[Saved entries]
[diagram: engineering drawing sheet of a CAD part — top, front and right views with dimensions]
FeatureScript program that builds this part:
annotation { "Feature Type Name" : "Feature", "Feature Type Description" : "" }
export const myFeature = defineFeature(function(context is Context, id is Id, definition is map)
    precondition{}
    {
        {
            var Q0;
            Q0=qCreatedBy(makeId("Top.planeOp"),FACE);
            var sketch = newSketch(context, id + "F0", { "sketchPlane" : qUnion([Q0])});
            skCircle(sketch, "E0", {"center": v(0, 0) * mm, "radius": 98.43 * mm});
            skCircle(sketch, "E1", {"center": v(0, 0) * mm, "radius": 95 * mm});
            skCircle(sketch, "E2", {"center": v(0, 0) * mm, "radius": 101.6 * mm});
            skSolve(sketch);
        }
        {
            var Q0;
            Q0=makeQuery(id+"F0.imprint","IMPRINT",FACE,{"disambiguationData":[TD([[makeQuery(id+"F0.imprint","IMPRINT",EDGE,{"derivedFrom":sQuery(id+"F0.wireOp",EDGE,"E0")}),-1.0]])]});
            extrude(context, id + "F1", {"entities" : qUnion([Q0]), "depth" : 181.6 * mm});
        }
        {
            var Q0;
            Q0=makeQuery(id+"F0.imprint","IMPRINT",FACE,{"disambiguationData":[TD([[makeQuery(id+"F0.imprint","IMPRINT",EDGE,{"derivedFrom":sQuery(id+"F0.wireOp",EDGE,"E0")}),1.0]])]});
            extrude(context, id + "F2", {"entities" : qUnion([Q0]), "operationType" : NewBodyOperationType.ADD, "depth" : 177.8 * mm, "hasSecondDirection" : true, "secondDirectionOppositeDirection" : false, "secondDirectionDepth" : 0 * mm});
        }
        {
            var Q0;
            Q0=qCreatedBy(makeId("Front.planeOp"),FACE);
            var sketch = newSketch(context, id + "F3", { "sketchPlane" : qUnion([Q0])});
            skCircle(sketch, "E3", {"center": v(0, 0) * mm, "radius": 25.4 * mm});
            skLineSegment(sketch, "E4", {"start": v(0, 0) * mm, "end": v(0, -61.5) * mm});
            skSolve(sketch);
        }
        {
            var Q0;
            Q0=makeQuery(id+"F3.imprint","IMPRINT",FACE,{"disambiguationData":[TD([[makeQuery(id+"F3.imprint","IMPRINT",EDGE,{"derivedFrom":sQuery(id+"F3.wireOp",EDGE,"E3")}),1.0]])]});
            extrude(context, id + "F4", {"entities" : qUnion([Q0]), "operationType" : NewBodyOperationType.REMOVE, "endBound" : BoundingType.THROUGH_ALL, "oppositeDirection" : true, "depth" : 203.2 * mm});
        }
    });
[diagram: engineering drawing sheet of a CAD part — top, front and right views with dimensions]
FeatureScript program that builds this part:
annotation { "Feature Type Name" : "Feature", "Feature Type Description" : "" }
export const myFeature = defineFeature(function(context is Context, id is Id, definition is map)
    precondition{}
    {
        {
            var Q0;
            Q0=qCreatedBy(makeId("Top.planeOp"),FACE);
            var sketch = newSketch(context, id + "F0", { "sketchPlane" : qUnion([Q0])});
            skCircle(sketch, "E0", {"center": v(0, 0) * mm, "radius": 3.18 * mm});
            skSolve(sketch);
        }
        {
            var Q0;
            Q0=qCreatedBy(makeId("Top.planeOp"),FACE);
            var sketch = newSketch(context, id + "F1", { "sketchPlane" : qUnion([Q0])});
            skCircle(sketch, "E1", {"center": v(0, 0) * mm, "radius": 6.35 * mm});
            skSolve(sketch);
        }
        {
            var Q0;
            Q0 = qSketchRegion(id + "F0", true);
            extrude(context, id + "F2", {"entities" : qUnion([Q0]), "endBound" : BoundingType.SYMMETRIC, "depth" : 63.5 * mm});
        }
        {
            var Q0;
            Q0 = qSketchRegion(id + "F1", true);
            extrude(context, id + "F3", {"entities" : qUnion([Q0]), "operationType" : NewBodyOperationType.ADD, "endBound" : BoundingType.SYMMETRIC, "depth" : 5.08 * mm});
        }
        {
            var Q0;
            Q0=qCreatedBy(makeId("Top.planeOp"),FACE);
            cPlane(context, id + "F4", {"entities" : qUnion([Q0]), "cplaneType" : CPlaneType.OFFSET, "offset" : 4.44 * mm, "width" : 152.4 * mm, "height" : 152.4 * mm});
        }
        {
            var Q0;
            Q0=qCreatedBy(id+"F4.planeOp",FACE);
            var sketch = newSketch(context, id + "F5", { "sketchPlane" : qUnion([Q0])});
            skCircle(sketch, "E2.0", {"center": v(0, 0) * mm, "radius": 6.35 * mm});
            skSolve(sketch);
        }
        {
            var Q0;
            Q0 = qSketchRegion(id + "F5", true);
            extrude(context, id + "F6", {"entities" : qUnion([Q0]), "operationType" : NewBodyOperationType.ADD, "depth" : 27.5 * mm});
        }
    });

**Exercise aim:** How many lines in the items above contain the string "sQuery"? Give only the number.

**Exercise result:** 3